I'm analyzing composition techniques in the music of the older Zelda games. I'm really trying to understand the decisions these composers make when writing these tunes. For example, in Oracle of Ages, the Crown Dungeon has a song which I find interesting, https://youtu.be/n-4Wd9z-sXM
It has very chromatic harmony. The upper register harmonies are mostly minor and major 3rds. But the monophonic bassline ostinato tends to create minor, major and augmented triads when combined with the upper registers, with a few ambiguous chord clusters here and there. How do they come up with this stuff? What type of music does this tune and era reflect most? Classical, jazz? I'd like to learn to write stuff like this.
Another tune is the final level of the 1st Zelda. This one seems more complex to analyze. https://youtu.be/m-DAsdX82O0
The upper registers and monophonic bassline separately are pretty simple. The upper registers I believe is all Augmented 4ths, tritone. Yet combined with the repeating bassline they collide in interesting ways to create more complex harmonies. The very first chord implied seems ambiguous, 1st result on the Piano Companion app is C Major 7 sus4, obviously in the song it's missing a fifth. The melody jumps around and "resolves" on a diminished chord. This is the first 4 seconds of the song.

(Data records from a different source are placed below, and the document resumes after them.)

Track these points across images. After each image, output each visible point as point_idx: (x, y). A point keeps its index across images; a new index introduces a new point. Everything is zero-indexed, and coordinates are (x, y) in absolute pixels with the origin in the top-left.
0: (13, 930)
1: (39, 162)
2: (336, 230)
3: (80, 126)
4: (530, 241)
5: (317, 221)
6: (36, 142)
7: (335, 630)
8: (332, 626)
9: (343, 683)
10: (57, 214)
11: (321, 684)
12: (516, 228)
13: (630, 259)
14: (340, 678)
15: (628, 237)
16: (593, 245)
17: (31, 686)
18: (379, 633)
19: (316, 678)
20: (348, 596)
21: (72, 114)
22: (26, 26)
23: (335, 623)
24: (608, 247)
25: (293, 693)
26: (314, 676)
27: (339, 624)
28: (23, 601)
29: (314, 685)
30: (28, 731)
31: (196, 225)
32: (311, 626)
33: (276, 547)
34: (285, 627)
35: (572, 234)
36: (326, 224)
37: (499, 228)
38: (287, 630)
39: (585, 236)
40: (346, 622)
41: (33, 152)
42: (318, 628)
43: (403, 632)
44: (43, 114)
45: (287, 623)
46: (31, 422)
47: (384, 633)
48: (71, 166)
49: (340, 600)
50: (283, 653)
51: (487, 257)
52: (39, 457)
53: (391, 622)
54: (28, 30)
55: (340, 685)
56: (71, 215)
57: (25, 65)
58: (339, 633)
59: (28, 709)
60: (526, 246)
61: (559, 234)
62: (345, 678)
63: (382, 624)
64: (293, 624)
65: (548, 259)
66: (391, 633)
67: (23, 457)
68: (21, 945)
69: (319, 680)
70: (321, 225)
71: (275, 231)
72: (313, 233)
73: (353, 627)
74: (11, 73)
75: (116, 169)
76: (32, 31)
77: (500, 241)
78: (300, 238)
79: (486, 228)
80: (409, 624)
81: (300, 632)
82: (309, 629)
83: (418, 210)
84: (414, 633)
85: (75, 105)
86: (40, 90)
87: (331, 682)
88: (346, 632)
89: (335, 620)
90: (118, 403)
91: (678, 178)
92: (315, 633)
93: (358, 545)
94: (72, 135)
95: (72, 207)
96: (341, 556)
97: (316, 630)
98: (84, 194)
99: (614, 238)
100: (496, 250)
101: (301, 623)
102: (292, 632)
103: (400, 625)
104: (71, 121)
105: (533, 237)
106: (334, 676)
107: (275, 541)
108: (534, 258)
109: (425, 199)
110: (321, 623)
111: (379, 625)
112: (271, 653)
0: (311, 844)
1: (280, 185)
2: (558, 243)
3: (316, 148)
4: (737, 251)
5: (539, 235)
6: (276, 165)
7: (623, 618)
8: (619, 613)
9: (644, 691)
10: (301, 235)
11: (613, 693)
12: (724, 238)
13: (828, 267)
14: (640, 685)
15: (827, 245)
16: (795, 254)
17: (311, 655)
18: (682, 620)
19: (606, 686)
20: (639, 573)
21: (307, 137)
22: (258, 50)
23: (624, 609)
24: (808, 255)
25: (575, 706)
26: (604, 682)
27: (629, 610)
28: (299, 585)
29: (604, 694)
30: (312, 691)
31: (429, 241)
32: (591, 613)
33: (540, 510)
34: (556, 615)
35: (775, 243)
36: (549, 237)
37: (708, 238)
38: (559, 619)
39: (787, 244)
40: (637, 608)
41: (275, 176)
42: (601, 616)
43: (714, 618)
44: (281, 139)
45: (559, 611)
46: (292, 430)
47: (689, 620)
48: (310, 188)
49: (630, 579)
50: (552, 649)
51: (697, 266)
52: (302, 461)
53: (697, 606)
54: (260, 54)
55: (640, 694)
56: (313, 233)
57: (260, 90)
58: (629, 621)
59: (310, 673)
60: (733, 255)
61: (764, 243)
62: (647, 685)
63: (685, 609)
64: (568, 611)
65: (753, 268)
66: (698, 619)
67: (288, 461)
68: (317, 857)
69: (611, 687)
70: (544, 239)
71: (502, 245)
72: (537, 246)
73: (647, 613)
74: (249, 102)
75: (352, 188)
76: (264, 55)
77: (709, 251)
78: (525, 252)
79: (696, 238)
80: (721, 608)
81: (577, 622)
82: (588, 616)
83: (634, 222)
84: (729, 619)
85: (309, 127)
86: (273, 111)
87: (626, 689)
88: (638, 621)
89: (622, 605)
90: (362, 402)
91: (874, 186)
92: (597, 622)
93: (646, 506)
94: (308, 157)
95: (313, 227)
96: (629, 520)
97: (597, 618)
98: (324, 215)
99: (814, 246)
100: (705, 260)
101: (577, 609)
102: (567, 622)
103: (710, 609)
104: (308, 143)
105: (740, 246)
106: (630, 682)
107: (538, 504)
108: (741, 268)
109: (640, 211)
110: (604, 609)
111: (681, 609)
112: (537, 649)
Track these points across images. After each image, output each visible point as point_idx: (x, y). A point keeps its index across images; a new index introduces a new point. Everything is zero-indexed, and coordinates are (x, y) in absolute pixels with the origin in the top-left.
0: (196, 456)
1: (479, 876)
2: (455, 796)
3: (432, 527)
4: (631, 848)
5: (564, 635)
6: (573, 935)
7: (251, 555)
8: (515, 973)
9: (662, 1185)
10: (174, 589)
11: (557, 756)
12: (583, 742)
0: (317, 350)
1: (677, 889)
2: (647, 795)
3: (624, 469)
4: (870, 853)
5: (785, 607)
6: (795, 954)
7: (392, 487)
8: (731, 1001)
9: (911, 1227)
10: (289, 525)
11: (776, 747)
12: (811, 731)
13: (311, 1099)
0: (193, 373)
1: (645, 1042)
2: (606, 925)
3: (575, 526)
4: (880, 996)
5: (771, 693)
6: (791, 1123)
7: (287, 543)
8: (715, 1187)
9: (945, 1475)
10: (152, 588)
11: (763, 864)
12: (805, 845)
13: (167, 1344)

Then the motif repeats, with the only change being the bassline dropping a semitone. But the harmonic consequences are astounding to me. The bassline does a unison with one of the upper register's notes, kind of emphasizing that tritone sound, perhaps even resolving some of the tension and confusion caused within the previous 4 seconds. Then the melody jumps around, landing on and "resolving" to B7, fifth omitted. Something Koji Kondo likes to do in some of his other dungeon music, he will have diminished harmonies that seem to find some resolution in Dominant 7th harmony.
So is this influenced from late Classical or Jazz? Maybe somebody out there has something to add to help me understand this style of composition better. Maybe you know of similar techniques that composers have used. I'm really interested in how this atonal stuff can still sound good even without the the familiar chords and progression of tonal music. Thanks everyone.